Where's the washing machine?
At least then I was able to escape to my office, the chambre de bonne up the service stairs. But in the spirit of renovation and renewal, it has been stripped of its junky, reject furnishings and is currently being used as storage space. I write this Friday morning from a small room with a spare bed and the desk where I pay the bills. Paintings from other rooms are stacked all around and I must pick my way between them and the filing cabinet to reach the door. To the left, the mason is hewing tiles, an excruciating shriek. To the right David is on a Skype call. I have put on my construction 'earmuffs' and am astonished by how little noise they actually block out.
Not surprisingly, concentration is elusive. As is my ability at this moment to muster appreciation for the work that is being done around me.

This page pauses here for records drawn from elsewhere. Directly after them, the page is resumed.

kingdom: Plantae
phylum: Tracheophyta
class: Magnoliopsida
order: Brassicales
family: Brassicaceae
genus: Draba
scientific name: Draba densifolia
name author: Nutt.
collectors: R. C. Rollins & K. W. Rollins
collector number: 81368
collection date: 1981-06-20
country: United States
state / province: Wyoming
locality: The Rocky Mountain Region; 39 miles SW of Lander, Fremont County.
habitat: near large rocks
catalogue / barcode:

So I am going to make a list, a list of What is Good.
I. Paris is good. My feet are on firm ground.
II. Tasha is good too. As I wrote last month, she stayed with her trainer-shrink-yoga teacher Anna when we went to Georgia for 12 days and her improved behaviour since approaches the realm of miracle. Somehow here in Paris, where I’ve been walking her without a lead almost everywhere, it’s particularly apparent. And as you may be able to tell from the above photo, she is coping with the work site better than either of her owners.

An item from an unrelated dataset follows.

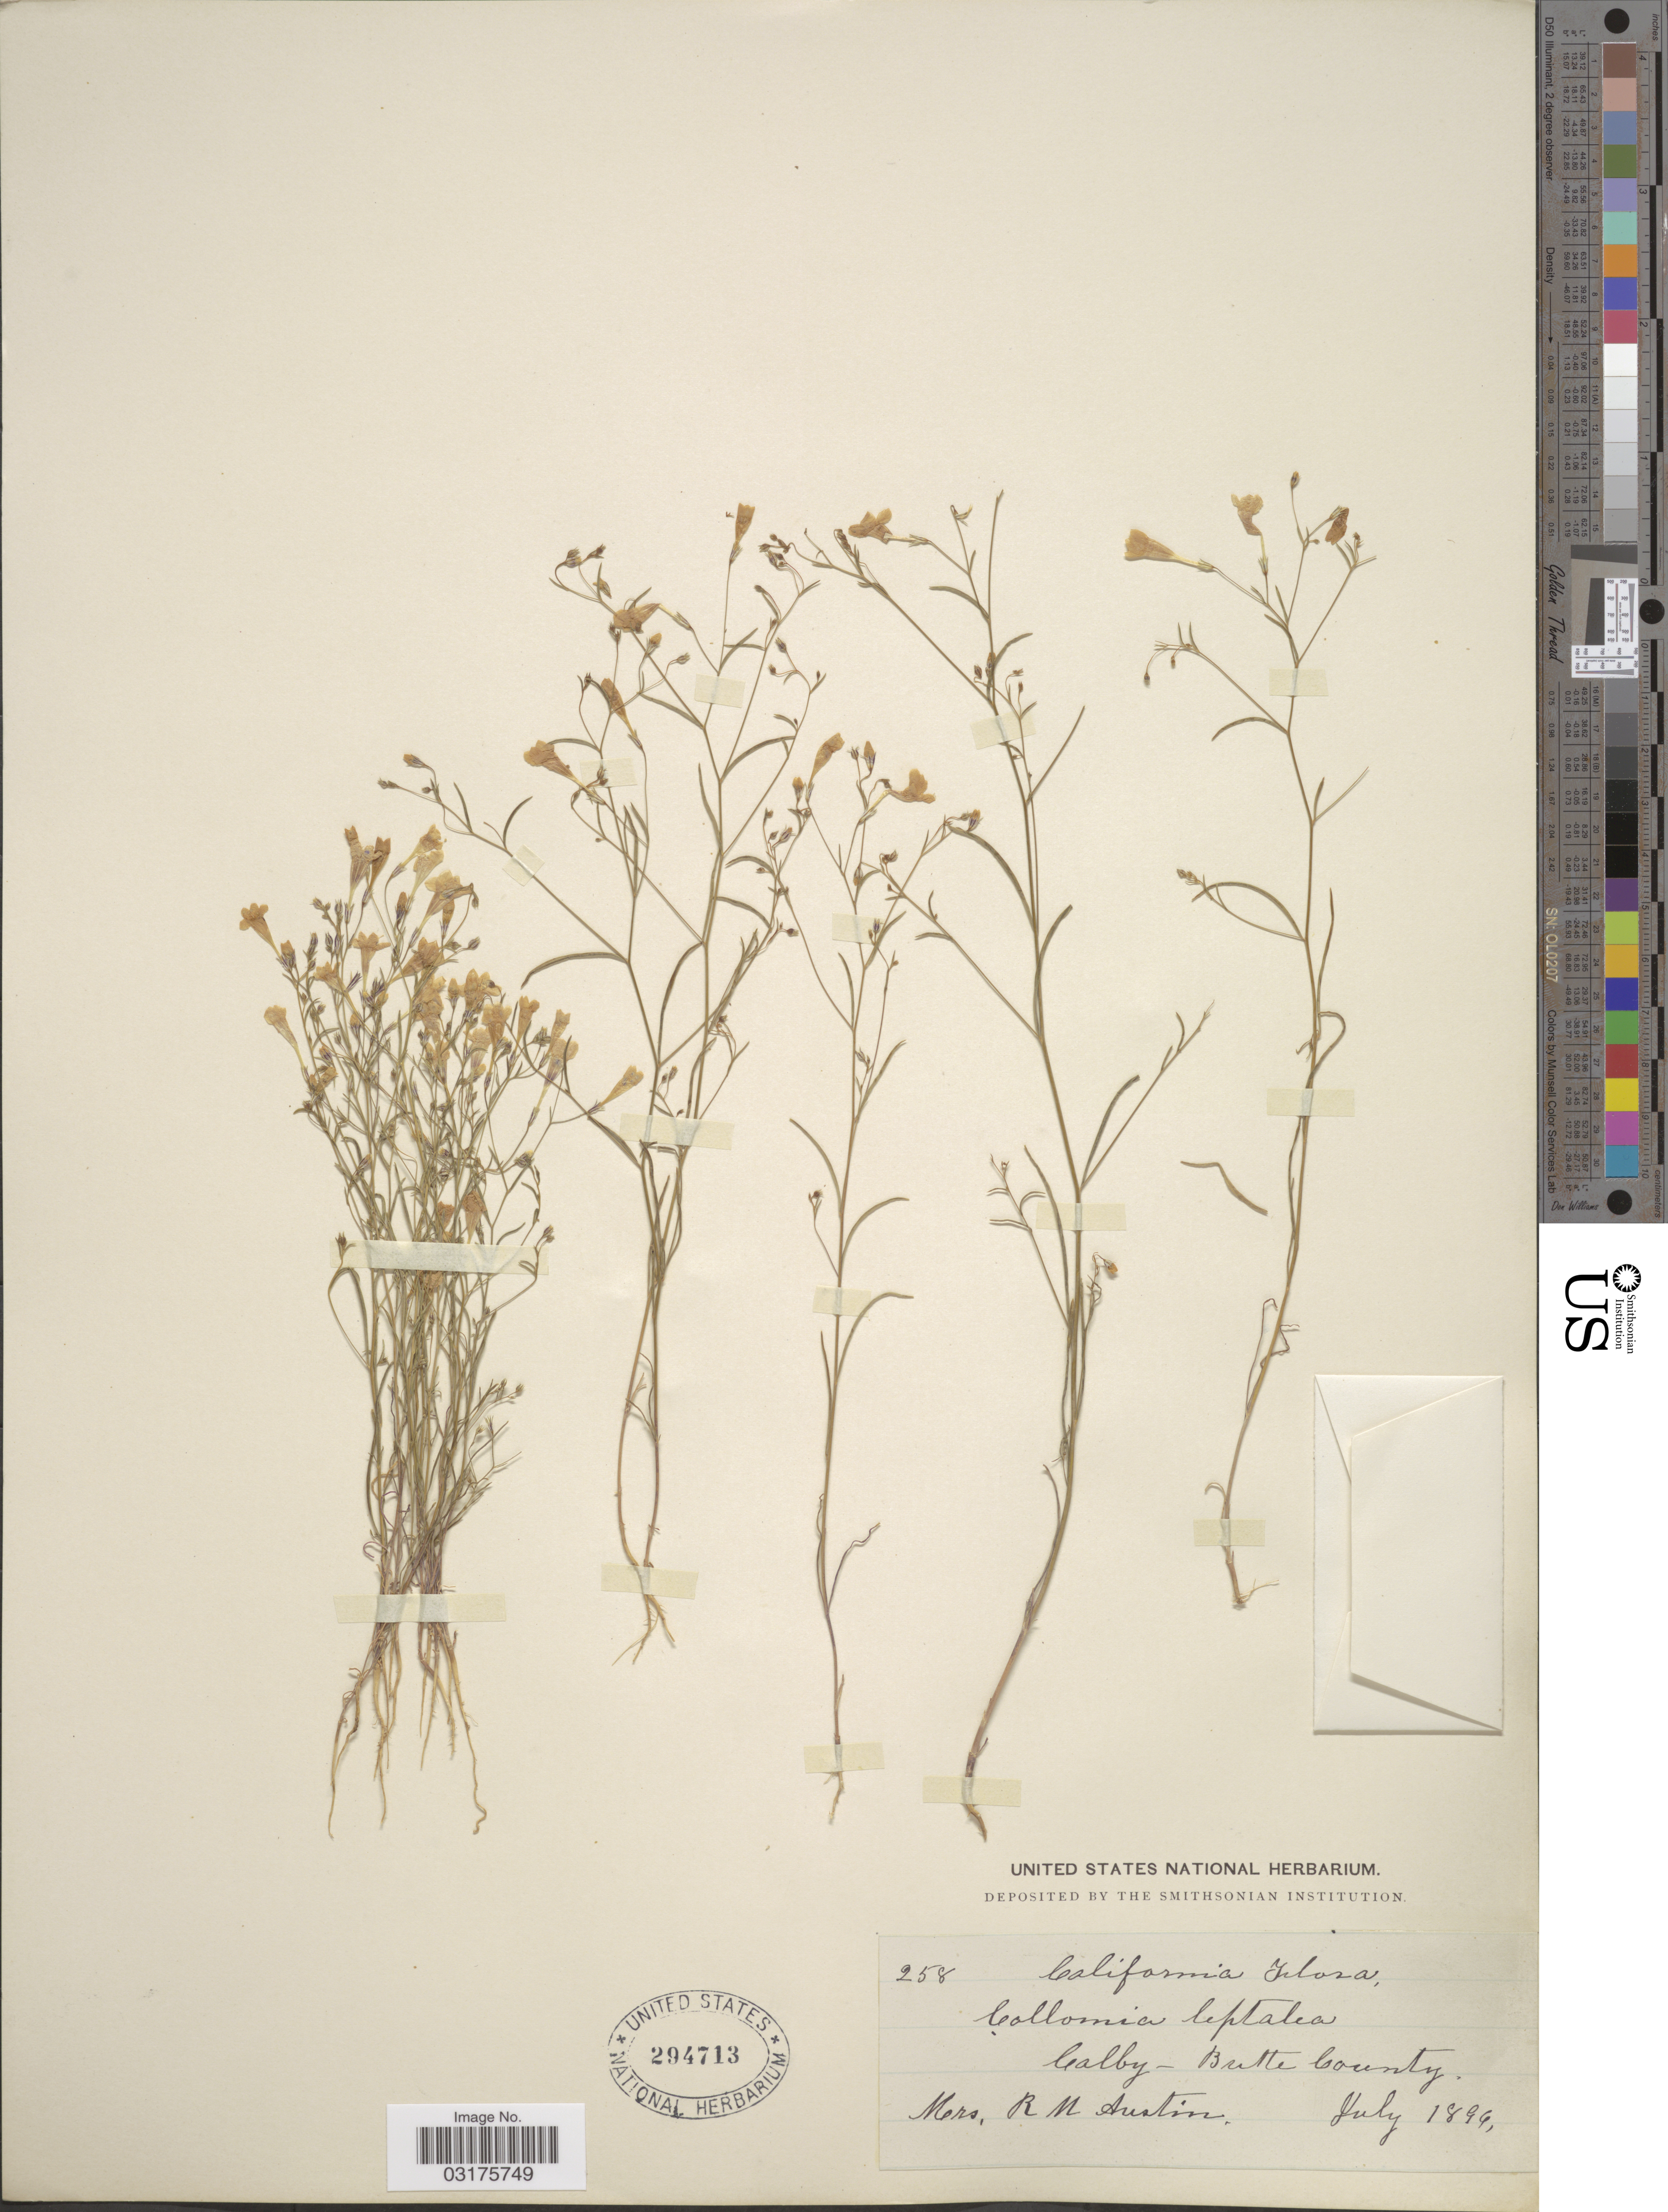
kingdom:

III. There is a festive feeling building. Tomorrow is le 14 juillet, Bastille Day, and preparations are in the air.
Disliking crowds and firecrackers, I'm not actually a big fan of the national holiday. As I finish this blog late afternoon on the eve, the workers have gone but their noise has been replaced by the incessant whir of a security helicopter overhead and the whine of sirens in the street. It feels more like a siege than a celebration. This year, however, I don't mind because it's the warm-up for item number IV on the list of What Is Good: the World Cup final on Sunday when France will play Croatia.
(photo by William)
A concerned canine during the England-Croatia match
As with all these national football tournaments, I started at a disdainful distance, saying to David: you're not going to watch another match, are you? Midway I was drawn in to the odd game and by now I'm hooked, lined and sinkered. Watching these talented, disciplined and determined players is a joy; the matches are exciting. But what I marvel at most, what actually brings tears to my eyes, is the way les Bleus and others interact with one another. While racial and ethnic tensions flare up around the world, while geopolitical teams splinter like dry wood, here are these white, black and brown men passing the ball back and forth with clockwork precision, jumping all over one another with joy when a goal is scored, giving a consoling hug when one is missed. We are perfectly capable of getting along.
William consoling Tasha as Croatia scores
I wish you all a restful, restorative summer and to the French team I say: Allez les Bleus !!!